Vendors began the year aligned to different IP paths but gradually shifted behind the Alliance for IP Media Solutions (AIMS) aided by endorsements from Sony, Evertz Microsystems, and vendor trade body IABM.
NewTek is a significant lone wolf. It maintains that its Network Device Interface is a strong alternative, releasing the IP Series, a modular system interconnected with Ethernet. This includes the NewTek VMCQ Video Mix Engine, a control surface and input and output modules that can all be scaled for whatever size production is required. However, NDI offers a heavily compressed means of routing 4K over IP.
AIMS promotes a less extreme, but still compressed, signal. It doesn’t specify a codec, but the smart money is on TICO.
What AIMS managed to demonstrate successfully last year was interoperability. A showpiece working studio in HD at Belgium’s VRT was the year’s prime example. The actual impact on broadcasting of IP/IT has, however, been minimal in real terms.
“Most companies are either still in the planning stages or are yet to start formally thinking about IP, but there is definite forward momentum,” reports Adam Cox, senior analyst at Futuresource Consulting.
Futuresource’s latest “Video Server Market Overview” report gives an idea of where the industry has reached: only 9 percent of video server ports (I/Os) will be IP in 2016 (up from 5 percent in 2015).
The transition to IP is arguably the largest technological transition in broadcast over the past 15 years (maybe ever).

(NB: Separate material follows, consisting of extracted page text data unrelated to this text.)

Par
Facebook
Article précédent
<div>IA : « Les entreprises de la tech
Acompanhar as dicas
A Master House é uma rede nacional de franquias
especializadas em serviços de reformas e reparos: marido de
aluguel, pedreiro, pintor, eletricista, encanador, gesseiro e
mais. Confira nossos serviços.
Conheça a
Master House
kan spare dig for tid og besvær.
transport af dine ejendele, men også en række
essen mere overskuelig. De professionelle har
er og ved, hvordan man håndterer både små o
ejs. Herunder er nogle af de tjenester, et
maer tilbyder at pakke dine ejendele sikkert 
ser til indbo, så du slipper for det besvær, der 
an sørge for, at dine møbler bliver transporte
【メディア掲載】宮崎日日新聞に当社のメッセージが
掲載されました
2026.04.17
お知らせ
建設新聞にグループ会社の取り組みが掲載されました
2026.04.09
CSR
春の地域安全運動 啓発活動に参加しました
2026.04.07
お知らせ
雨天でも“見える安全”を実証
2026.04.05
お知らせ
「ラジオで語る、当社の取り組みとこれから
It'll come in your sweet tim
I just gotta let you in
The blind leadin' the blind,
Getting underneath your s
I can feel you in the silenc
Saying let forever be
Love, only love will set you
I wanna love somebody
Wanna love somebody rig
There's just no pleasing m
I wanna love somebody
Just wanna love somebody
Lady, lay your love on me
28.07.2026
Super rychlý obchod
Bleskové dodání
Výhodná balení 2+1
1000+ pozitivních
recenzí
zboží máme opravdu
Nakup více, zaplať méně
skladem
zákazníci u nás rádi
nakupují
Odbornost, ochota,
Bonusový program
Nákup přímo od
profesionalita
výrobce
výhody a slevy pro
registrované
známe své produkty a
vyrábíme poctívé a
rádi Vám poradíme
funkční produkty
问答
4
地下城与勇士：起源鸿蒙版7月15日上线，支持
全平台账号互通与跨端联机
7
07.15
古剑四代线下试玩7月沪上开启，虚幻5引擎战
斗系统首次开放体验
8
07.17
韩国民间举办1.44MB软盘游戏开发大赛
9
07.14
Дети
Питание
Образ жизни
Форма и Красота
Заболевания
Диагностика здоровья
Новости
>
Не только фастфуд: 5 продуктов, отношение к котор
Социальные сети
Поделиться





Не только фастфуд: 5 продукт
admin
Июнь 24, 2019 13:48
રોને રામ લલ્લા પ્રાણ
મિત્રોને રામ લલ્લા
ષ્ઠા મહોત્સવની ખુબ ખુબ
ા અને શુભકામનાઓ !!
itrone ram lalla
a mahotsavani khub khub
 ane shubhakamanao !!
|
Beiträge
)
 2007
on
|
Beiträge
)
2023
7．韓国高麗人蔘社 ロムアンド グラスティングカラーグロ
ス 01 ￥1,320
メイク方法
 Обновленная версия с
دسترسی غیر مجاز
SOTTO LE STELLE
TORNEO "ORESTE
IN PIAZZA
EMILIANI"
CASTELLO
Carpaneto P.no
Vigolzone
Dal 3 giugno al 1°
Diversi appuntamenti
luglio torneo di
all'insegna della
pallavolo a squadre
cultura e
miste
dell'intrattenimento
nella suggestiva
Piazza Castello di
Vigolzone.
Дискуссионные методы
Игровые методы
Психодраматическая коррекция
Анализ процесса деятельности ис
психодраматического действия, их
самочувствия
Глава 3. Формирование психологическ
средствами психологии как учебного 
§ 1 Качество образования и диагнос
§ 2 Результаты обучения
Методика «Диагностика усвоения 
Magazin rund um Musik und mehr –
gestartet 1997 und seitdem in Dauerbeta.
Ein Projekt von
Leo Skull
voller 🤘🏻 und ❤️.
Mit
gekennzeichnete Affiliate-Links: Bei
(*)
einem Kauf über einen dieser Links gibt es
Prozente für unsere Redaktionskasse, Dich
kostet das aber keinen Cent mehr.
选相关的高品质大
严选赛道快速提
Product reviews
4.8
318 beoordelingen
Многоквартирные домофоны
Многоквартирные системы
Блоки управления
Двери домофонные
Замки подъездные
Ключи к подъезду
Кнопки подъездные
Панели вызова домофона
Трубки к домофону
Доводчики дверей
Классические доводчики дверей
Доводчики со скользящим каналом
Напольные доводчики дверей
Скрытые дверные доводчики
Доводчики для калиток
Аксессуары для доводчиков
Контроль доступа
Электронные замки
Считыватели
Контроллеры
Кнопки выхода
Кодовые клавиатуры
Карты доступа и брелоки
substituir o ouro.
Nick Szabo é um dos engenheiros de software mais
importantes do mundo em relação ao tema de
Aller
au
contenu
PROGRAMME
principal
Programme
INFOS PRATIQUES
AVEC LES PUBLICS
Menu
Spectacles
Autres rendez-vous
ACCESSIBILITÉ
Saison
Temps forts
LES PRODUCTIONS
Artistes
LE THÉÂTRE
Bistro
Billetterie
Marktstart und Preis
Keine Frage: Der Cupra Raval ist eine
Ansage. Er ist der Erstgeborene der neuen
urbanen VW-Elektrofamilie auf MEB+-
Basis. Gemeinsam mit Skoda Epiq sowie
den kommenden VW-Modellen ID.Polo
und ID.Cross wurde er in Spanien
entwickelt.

As such, it’s as much about people as it is about technology.
“IP requires new skill sets, and that means either replacing or training existing staff or both,” says Cox. “Both will, and are, meeting resistance as this is a traditional industry and this is a big change. This has a knock-on impact. According to our research, when switching to IP-centric systems, many broadcasters are still using a ‘traditional’ architecture. That is, they are using IP as they would have used SDI—point to point. This is therefore a halfway house in terms of IP adoption [that] involves using new technology in an old way.”